▶ _TASK TO COMPLETE_
Update the data below by changing "Offer Price" to "Offer Value" and leaving every other part as it is. Include all of the data in your answer, but omit the pictures.

[Extracted data entries]
——————————

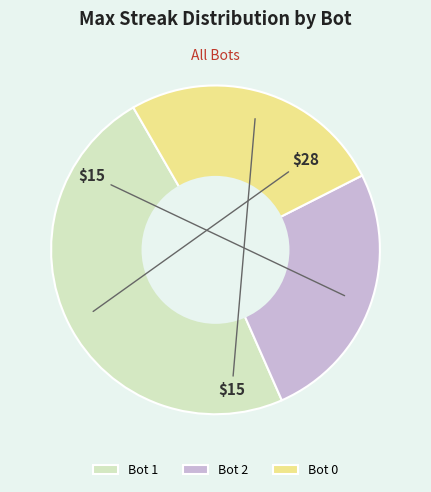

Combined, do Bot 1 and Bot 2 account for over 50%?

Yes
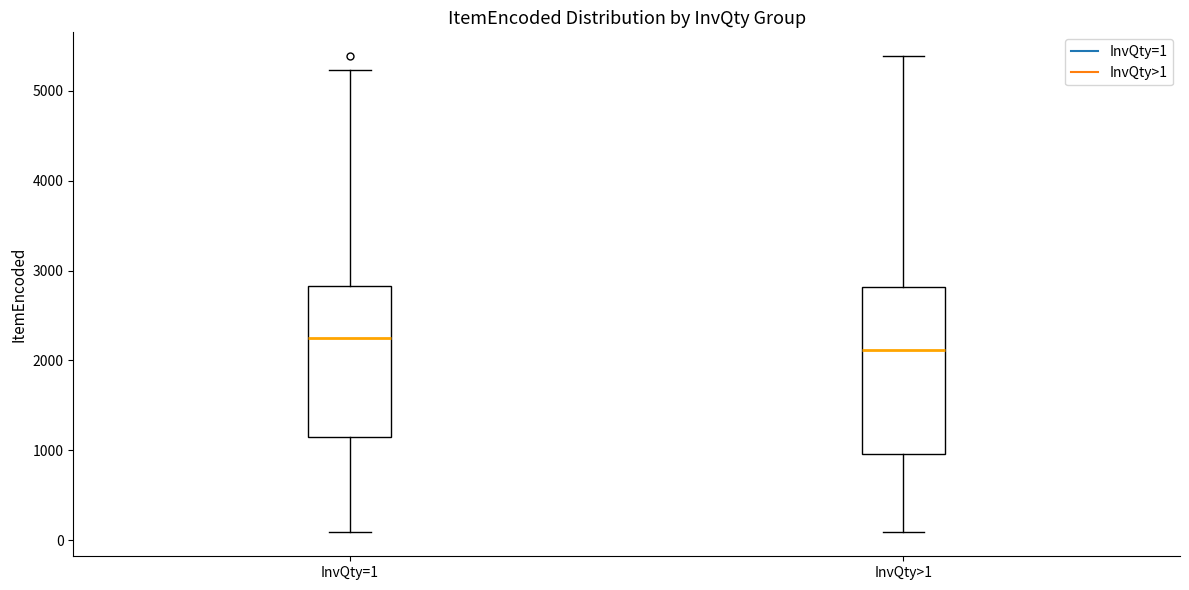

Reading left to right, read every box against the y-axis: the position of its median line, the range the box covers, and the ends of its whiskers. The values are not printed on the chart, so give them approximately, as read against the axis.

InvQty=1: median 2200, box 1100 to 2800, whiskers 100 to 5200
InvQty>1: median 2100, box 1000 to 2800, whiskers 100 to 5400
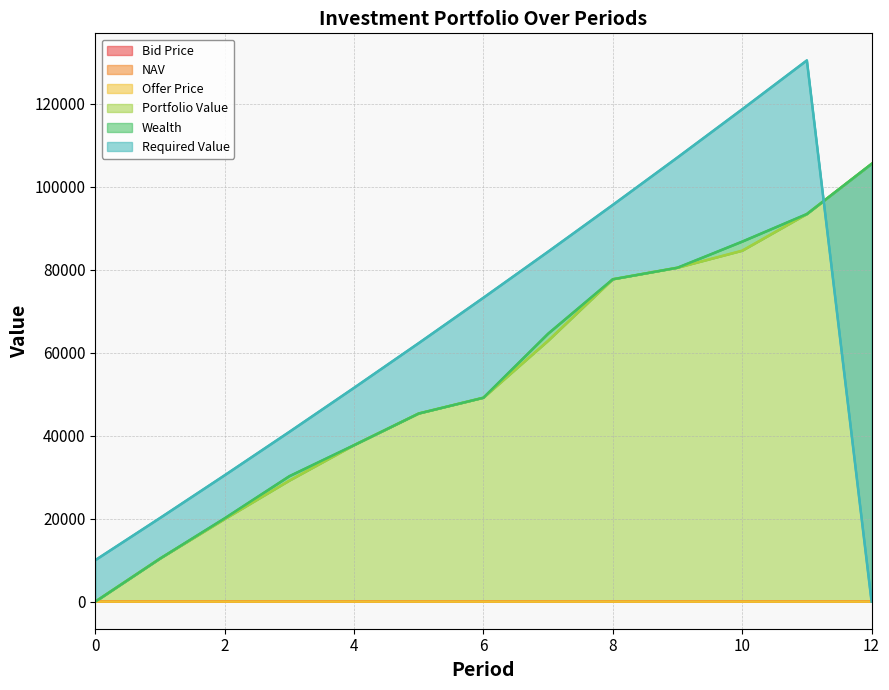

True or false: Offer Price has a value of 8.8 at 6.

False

——————————

▶ _WRITTEN SOLUTION_
Combined, do Bot 1 and Bot 2 account for over 50%?

Yes

Reading left to right, read every box against the y-axis: the position of its median line, the range the box covers, and the ends of its whiskers. The values are not printed on the chart, so give them approximately, as read against the axis.

InvQty=1: median 2200, box 1100 to 2800, whiskers 100 to 5200
InvQty>1: median 2100, box 1000 to 2800, whiskers 100 to 5400

True or false: Offer Value has a value of 8.8 at 6.

False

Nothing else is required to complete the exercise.